Ralph Kayser is a medical specialist in orthopedics and trauma surgery with a particular focus on spinal orthopedics. Furthermore, he is an associate professor at the medical department of the Greifswald Medical School. His particular scientific interest lies in the experimental ultrasound diagnostic and the special spinal surgery, especially in the conservative and minimal-invasive spinal indications.

==Biography==
From 1987 to 1994 Kayser studied human medicine at the medical department of the Humboldt University of Berlin. From 1994 until 2000 he had been working as an assistant physician at the orthopedic clinic in Magdeburg and the central clinic Bad Berka. In 2000 he became a medical specialist for orthopedics. Subsequently, Kayser carried out several activities at the clinic and polyclinic for orthopedics at the University of Leipzig (2001-2002) and the clinic in Dessau (2002-2004) among other things as senior physician. Between 2004 and 2007 he completed a further training at the Charité – University Medicine Berlin to become a medical specialist in orthopedics and trauma surgery. In 2006, Kayser finished his habilitation which addressed the issue of experimental investigations regarding the instability of the lumbar spine and contained the development of an intraoperative device to three-dimensionally record force-displacement curves in human lumbar motor segments. In the same year he became senior physician at the center for special surgery of the locomotive system at the clinic for orthopedics and trauma surgery of the Charité. After that he became deputy director of the clinic for orthopedics and orthopedic surgery at the Greifswald Medical School where he stayed from 2008 until 2012. In 2011 Kayser received the first place of the W2-professorship for orthopedics with particular focus on spinal surgery at the Greifswald Medical School. In 2013, he was appointed professor and in the position of the director he managed the clinic for orthopedics, Vivantes Klinikum in Friedrichshain, Berlin until 2014. Currently, Kayser is managing the division spinal surgery and special orthopedic pain therapy at the clinic for orthopedic-, trauma- and reconstructive surgery at the Charité.

==Scientific contribution==
In his initial scientific activities, Kayser had focused on pediatric orthopedics and ultrasound examination of the locomotor system. During his activities at the universities of Magdeburg, Leipzig and Berlin (Charité) Kayser contributed several important scientific works in this field. From 2000 on Kayser has addressed himself to his current medical specialities spinal surgery and minimal-invasive spinal therapy as well as the nonoperative spinal treatment – injection treatment and Manual Medicine/Chirotherapie.

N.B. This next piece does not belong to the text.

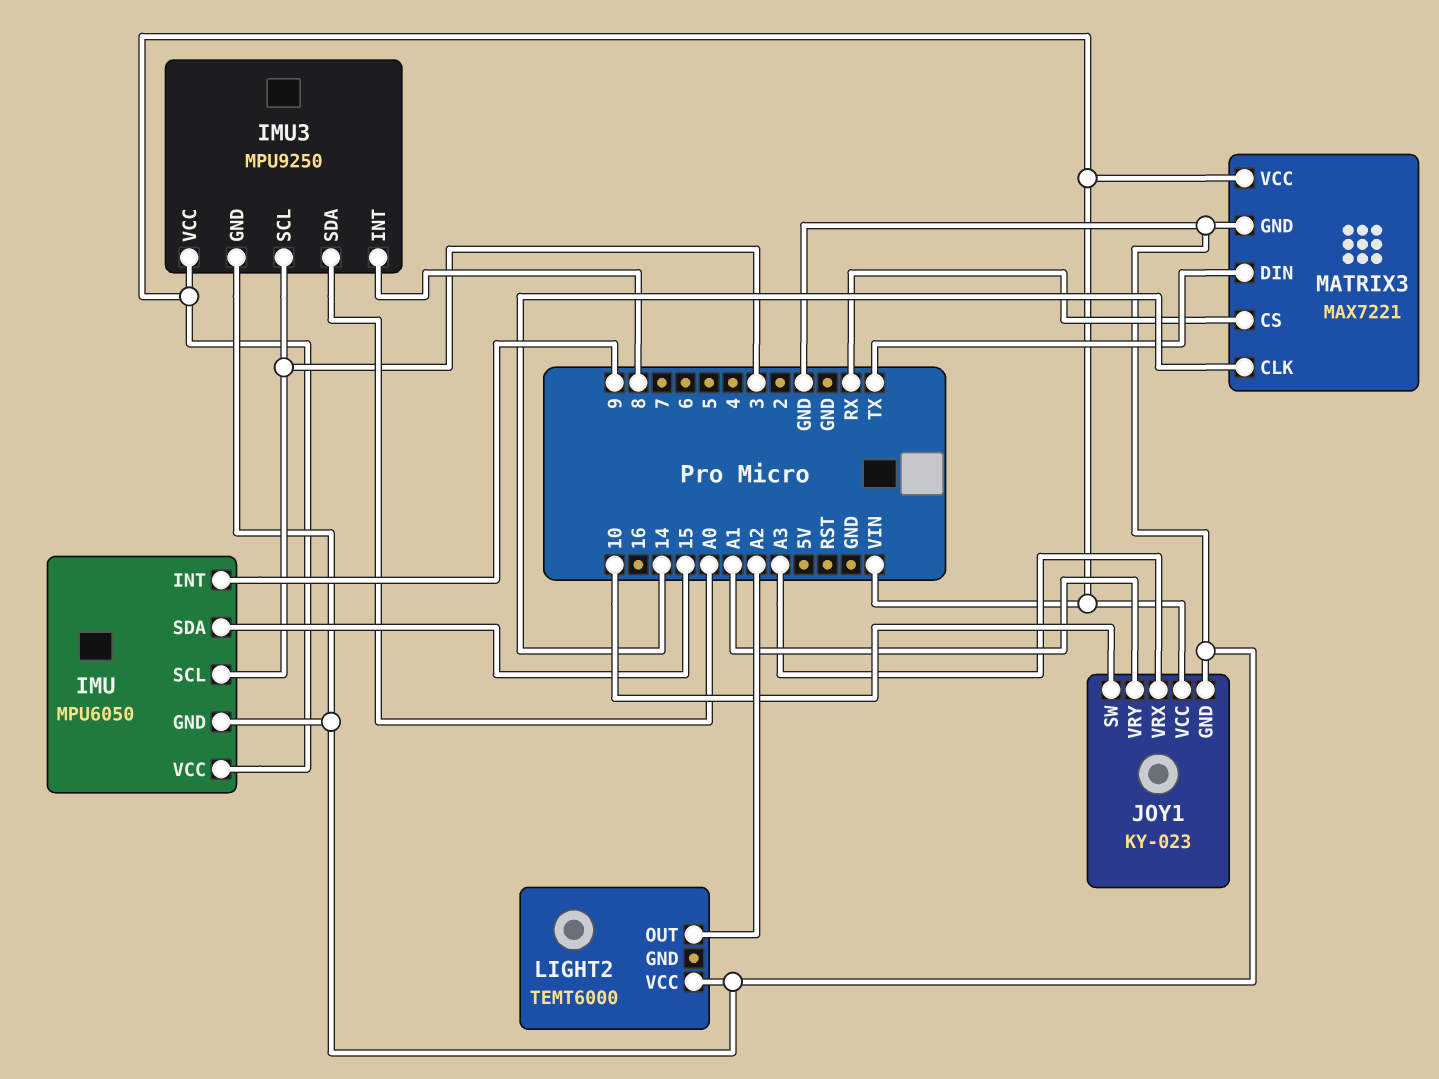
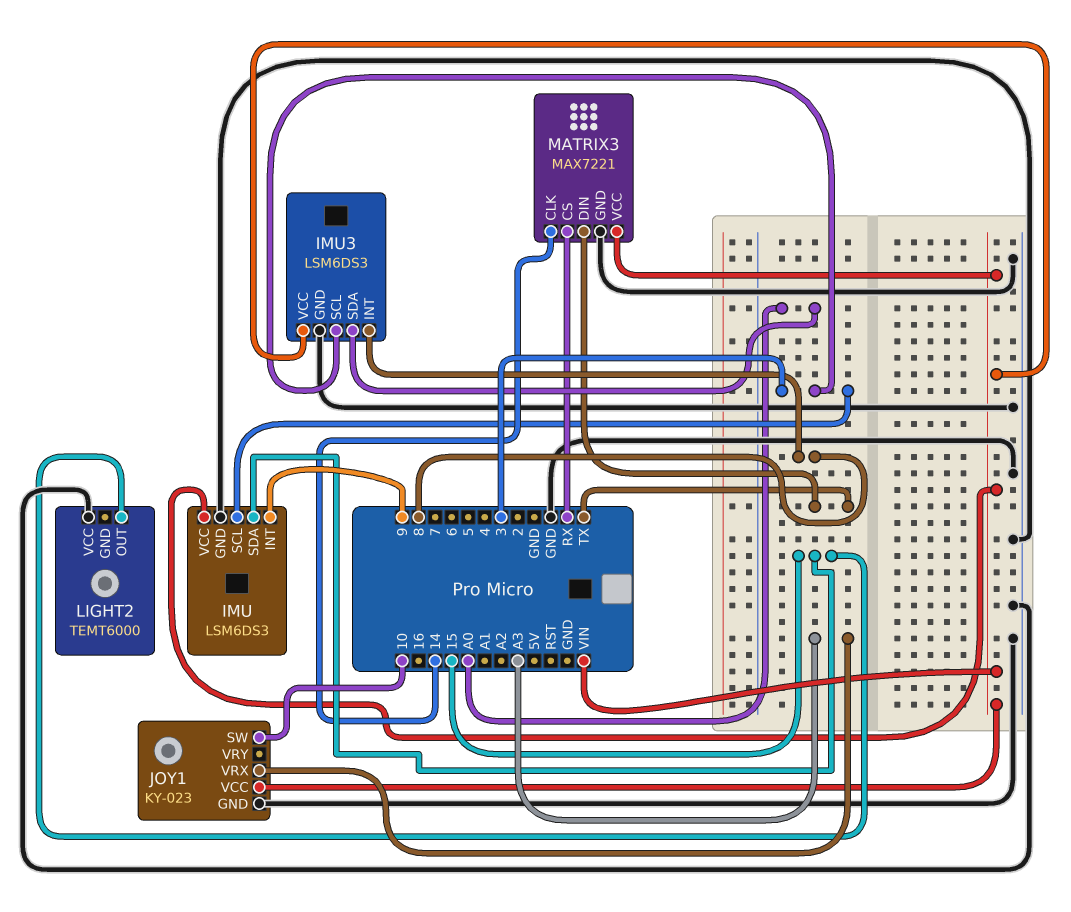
IMU: MPU6050 -> LSM6DS3
IMU3: MPU9250 -> LSM6DS3
JOY1 pin VRY: A1 -> none
LIGHT2 pin OUT: A2 -> 15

He has developed diagnostic and therapeutic concepts to treat degenerative spinal column diseases in a conservative and operational way. Besides, he had been working in the scientific field which deals with the connection of structural and functional pathologies of the supporting and movement system. Of particular importance for Kayser in this field is an holistic assessment of the patients by means of a development of conservative and operative single-source therapy options. Another focal point is the minimal-invasive spinal therapy, whereby the establishment of a combined treatment with intraoperative radiotherapy and cement augmentation at the University of Greifswald as one of the two centers in Germany has to be emphasized.

==Memberships in scientific organisations==
Kayser is a member of the German Society of Orthopaedics and Orthopaedic Surgery and the professional association of physicians for Orthopaedics and Trauma Surgery, the German Spinal Column Society and the Doctors Association for Manual Medicine. Furthermore, he is a member of the National Disease Management "back-pain" as well as the working group "Skeletal and Kinetic Organs" of the German Society for Ultrasound in Medicine (DEGUM). Besides, Kayser is deputy head of the commission "Conservative Spinal Treatment" of the German Spinal Column Society.